Commercial reality will drive change in Europe benzene mkt

31 May 2002 14:46  [Source: ICIS news]

The first European Aromatics and Derivatives Conference,* held this week in London, highlighted the fact that commercial reality is the driving force for change in the way aromatics are bought and sold.

Producers in different parts of the aromatics chain may have different objectives but there is a growing consensus that the sector needs more tools to cope with feedstock volatility and the squeeze from downstream product pricing. Aromatics producers, even those relatively highly integrated, are caught in a value trap and certainly don’t feel that they are getting their fair share of value added.

It won’t be easy to change this situation but producers know they can get more from less by being more flexible when it comes to adopting some new, increasingly internet-based trading tools. As one speaker at the conference said, the traditional petrochemical deal structure needs to be reshaped: the industry needs more futures trading and has to look at how it can utilise back office tools, like factoring, to speed payment. The old quarterly pricing structure is changing fast.

Shell Chemicals’ Nancy Sullivan set the scene when she urged customers and suppliers to work together to minimise price volatility using tools such as hedging and internet trading. Margins halved for many businesses between 1995 and 2001 and there is little hope for respite any time soon. Over the period the price ratio of nylon to naphtha dropped from 13 to 7 and the ratio of polycarbonate to naphtha fell from 17 to 9, Sullivan said.

Volatility is the real problem. Chemical producers have had to cope with cyclicality for years but they are venturing into uncharted waters when it comes to using tools that might help them smooth out the peaks and troughs of volatile upstream market prices. These tools (risk management and futures trading) are becoming more widely available but users face a steep learning curve. The supply industry needs to overcome critical issues before it can provide a liquid trading floor.

Dow’s Tim Laughlin was looking at the issue from the perspective of a net buyer of benzene in Europe, but made the key point that volatility requires the market to develop a reference price (for benzene) in shorter time intervals. Basically, the volatility of oil and naphtha market prices has to be contained and petrochemical producers have to understand fast just what shorter price intervals might mean for them and how they can balance costs and risk more effectively.

None of this is new outside chemicals, of course, but the sector is only slowly catching on to the advantages of more effective risk management.

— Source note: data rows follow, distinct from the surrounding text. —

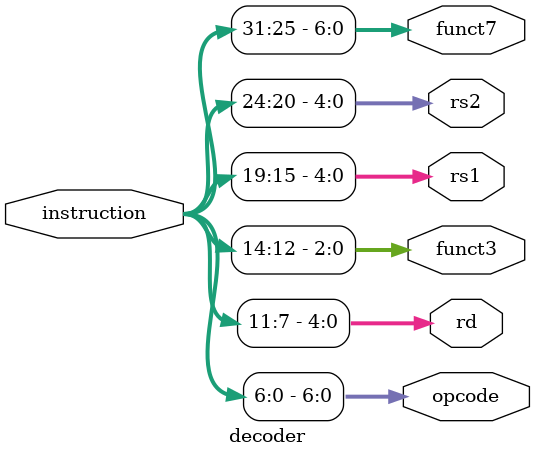
<source format=v>
module decoder (
    input [31:0] instruction,
    output [6:0] opcode,
    output [4:0] rd,
    output [2:0] funct3,
    output [4:0] rs1,
    output [4:0] rs2,
    output [6:0] funct7
);

    assign opcode = instruction[6:0];
    assign rd     = instruction[11:7];
    assign funct3 = instruction[14:12];
    assign rs1    = instruction[19:15];
    assign rs2    = instruction[24:20];
    assign funct7 = instruction[31:25];

endmodule

</source>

Laughlin made the critical point that risk management can help create value if market liquidity exists and that ultimately market liquidity and transparency are the responsibility of the industry. Nothing is going to happen until the industry begins to help itself. Risk will be distributed more evenly when more players become involved and the market gains more depth.

From any perspective players have to fully understand what they want from risk management and what exposure they can live with. Certainly, company employees have to understand the rules of the game and management has to set clear boundaries. Risk management helps companies manage their exposure to risk but not necessarily manage margin and this important distinction needs to be fully understood.

The agreement in March of a monthly benzene contract price between Atofina and Dow re-ignited the debate over quarterly price settlements in Europe. Reaction then to the move was mixed: applauded by benzene buyers but seriously questioned by more integrated producers. Atofina, however, was certain that the monthly settlements would improve liquidity and better reflect market fluctuations.

Monthly pricing in benzene and upstream in olefins is a big issue in Europe now but it does become increasingly difficult to demonstrate the validity of shorter pricing settlement periods further away from crude and naphtha. In each market, producers and users have to demonstrate the value of shorter pricing periods and the validity of these reference prices over longer-term market conditions.

*organised by ICIS LOR, European Chemical News (ECN) and International eChem. Chemical Insight, ICIS LOR and ECN are all owned by Reed Business Information (RBI).